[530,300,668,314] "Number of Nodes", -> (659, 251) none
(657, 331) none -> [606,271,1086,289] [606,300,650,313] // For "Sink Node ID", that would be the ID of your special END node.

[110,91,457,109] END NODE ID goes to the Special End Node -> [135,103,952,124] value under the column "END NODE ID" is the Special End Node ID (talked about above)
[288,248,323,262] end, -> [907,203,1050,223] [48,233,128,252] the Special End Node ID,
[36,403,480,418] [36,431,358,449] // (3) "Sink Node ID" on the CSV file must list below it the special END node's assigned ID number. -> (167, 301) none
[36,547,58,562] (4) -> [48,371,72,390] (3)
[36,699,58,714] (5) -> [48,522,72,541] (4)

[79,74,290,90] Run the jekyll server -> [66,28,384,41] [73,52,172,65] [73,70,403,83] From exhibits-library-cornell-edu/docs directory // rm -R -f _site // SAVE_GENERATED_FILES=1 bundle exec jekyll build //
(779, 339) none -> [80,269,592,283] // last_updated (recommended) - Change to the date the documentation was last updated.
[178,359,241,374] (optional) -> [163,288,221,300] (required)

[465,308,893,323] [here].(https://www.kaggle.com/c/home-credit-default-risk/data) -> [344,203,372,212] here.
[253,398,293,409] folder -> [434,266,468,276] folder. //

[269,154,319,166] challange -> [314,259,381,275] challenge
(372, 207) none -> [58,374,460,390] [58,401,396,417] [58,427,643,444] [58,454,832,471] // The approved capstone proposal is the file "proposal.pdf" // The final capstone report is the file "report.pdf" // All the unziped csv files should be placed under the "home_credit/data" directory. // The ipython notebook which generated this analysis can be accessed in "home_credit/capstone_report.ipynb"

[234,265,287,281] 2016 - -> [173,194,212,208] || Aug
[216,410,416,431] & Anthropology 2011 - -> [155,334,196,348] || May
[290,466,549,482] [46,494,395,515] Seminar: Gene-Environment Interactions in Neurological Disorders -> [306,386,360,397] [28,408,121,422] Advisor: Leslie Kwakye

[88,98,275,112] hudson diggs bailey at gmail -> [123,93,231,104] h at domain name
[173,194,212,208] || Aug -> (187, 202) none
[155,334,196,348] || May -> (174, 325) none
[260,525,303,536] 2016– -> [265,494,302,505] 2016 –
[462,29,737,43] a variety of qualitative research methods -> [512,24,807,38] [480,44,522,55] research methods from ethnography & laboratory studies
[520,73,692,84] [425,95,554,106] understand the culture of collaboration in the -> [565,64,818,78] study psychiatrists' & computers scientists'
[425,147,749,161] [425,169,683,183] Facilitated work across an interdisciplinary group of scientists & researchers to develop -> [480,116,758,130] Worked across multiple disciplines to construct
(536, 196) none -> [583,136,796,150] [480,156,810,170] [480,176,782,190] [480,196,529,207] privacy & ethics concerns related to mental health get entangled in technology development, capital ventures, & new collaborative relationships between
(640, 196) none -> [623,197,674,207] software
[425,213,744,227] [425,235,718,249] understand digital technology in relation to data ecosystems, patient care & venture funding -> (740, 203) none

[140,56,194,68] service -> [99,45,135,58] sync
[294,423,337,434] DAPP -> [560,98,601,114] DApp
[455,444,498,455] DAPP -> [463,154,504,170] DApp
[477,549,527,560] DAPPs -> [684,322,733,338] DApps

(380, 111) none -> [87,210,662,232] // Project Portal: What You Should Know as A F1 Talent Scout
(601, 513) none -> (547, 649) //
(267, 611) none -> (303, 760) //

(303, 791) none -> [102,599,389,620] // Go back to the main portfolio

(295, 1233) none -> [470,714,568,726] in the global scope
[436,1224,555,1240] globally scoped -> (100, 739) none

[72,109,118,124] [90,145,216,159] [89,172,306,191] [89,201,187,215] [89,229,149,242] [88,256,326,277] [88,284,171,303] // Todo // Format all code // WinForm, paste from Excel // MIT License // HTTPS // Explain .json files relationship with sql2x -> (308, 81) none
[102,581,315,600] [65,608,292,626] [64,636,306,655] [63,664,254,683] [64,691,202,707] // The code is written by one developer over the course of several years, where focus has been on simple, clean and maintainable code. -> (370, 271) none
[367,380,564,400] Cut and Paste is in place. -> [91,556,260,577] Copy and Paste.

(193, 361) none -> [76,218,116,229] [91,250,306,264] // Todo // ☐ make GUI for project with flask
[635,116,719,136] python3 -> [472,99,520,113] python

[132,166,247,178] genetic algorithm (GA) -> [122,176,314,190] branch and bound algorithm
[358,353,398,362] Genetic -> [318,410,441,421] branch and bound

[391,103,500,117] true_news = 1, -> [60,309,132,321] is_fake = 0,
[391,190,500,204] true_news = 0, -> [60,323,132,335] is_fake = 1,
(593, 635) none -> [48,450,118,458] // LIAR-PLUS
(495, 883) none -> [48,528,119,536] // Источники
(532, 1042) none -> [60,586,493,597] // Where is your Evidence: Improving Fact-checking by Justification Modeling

########################################

- **Your task**:
Each line of the listing above that includes the word "directory" should be copied.

- **Expected answer**:
[79,74,290,90] Run the jekyll server -> [66,28,384,41] [73,52,172,65] [73,70,403,83] From exhibits-library-cornell-edu/docs directory // rm -R -f _site // SAVE_GENERATED_FILES=1 bundle exec jekyll build //
(372, 207) none -> [58,374,460,390] [58,401,396,417] [58,427,643,444] [58,454,832,471] // The approved capstone proposal is the file "proposal.pdf" // The final capstone report is the file "report.pdf" // All the unziped csv files should be placed under the "home_credit/data" directory. // The ipython notebook which generated this analysis can be accessed in "home_credit/capstone_report.ipynb"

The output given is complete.